= Emmanuel Ayoola =

Nigerian lawyer and judge (1933–2024)

Emmanuel Olayinka Ayoola (27 October 1933 – 20 August 2024) was a Nigerian lawyer and judge who became Chairman of the Independent Corrupt Practices Commission in 2005. He was also a judge of the Appeals Chamber of the Special Court for Sierra Leone.

==Early life==
Emmanuel Ayoola was born on 27 October 1933. He obtained a Bachelor of Laws degree from the University of London, and a BA in Jurisprudence from Oxford University. He was called to the English Bar at Lincoln's Inn in 1957. In 1959 he was admitted as a barrister and solicitor of the Supreme Court of Nigeria. For seventeen years he had a private legal practice in Ibadan, Oyo State.

==Judicial career==
In 1976 he was appointed a Judge of the High Court of Western Nigeria, and soon after a judge of the High Court of Oyo State. He served as a Justice of the Court of Appeal of the Gambia (1980–1983) and was Chief Justice of the Gambia (1983–1992). He was Vice President of the World Judges Association in 1991. He was President of the Court of Appeals of Seychelles, and Justice of the Court of Appeal of Nigeria (1992–1998), Justice of the Supreme Court of Nigeria (1998–2003), retiring in October 2003 at the mandatory age of 70.

He then became the Chairman of the National Human Rights Commission of Nigeria (2003–2005) and Chairman of the Working Committee on Law Revision of the Laws of the Federation of Nigeria, 2000.

The Secretary-General of the United Nations appointed Ayoola as President of Appeals Chamber of the Special Court for Sierra Leone (2004–2005), set up to try those responsible for the Sierra Leone Civil War.
He has edited the Seychelles Law Digest, the Law Reports of the Gambia, and the Nigerian Monthly Law Reports.

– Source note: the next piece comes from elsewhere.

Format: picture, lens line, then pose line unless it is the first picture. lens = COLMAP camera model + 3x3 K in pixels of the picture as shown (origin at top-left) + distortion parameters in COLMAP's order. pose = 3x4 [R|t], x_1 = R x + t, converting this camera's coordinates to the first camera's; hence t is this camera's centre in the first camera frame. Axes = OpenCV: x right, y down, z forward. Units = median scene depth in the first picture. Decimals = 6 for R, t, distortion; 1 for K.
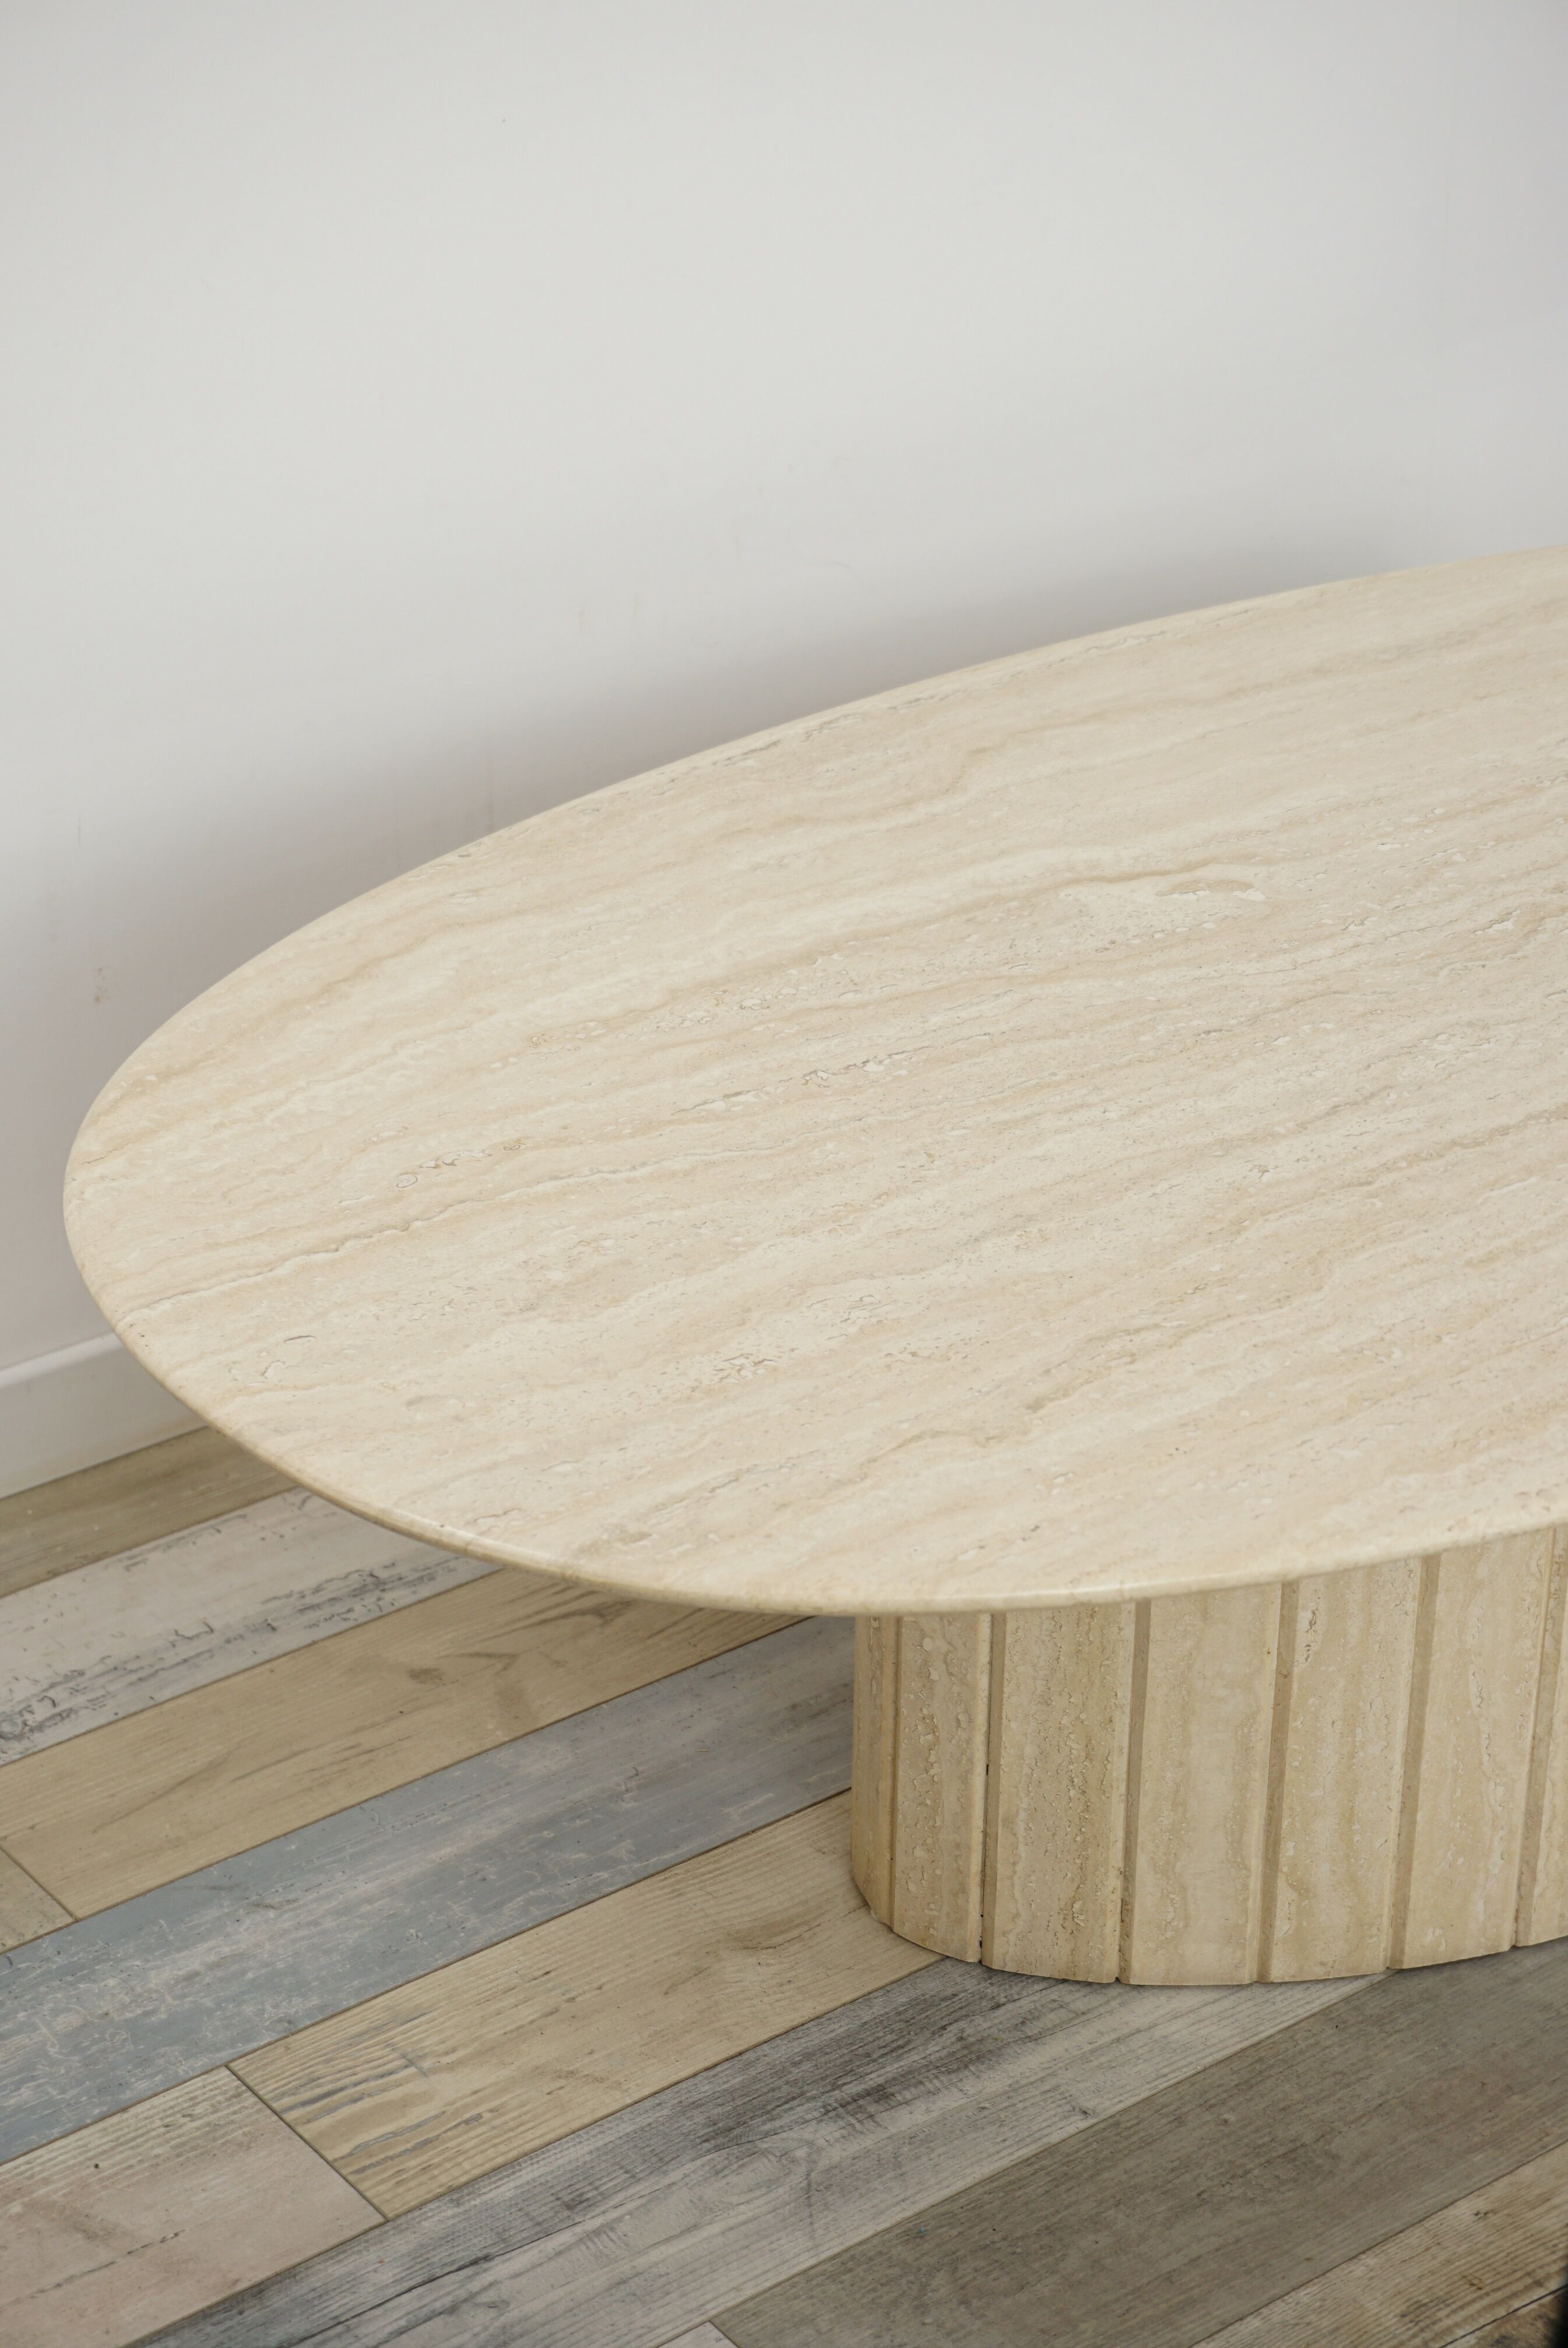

==Independent Corrupt Practices Commission==
In 2005 Ayoola was appointed Chairman of the Independent Corrupt Practices Commission, replacing Mustapha Akanbi on his retirement.
In August 2008, Ayoola said that all acts of corruption that hamper government efforts in the fight against corruption should attract a mandatory sentence to life imprisonment without remission.

==Death==
Ayoola died on 20 August 2024, at the age of 90.